• _Task goal_
Copy out exactly the lines from the one containing "Page size: 2001x1125." to the end of the records below, both included, and nothing else.

• _Record set_
# # # #

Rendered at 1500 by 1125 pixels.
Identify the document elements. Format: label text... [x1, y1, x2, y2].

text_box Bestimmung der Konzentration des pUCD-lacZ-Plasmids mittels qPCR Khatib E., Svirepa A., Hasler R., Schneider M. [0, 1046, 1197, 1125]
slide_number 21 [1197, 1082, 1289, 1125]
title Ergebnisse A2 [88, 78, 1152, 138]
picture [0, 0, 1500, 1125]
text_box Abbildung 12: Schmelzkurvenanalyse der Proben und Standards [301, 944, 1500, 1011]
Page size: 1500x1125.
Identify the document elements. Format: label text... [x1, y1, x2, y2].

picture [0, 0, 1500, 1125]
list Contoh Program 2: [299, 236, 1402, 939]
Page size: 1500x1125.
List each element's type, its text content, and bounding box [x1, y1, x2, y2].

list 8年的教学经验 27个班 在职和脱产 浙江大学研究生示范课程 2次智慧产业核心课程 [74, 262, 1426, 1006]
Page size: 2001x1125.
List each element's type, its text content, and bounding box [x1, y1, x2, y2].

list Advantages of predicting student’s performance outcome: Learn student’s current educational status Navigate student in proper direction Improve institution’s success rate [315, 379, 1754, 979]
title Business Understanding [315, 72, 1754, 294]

# # # #

• _Answer box_
Page size: 2001x1125.
List each element's type, its text content, and bounding box [x1, y1, x2, y2].

list Advantages of predicting student’s performance outcome: Learn student’s current educational status Navigate student in proper direction Improve institution’s success rate [315, 379, 1754, 979]
title Business Understanding [315, 72, 1754, 294]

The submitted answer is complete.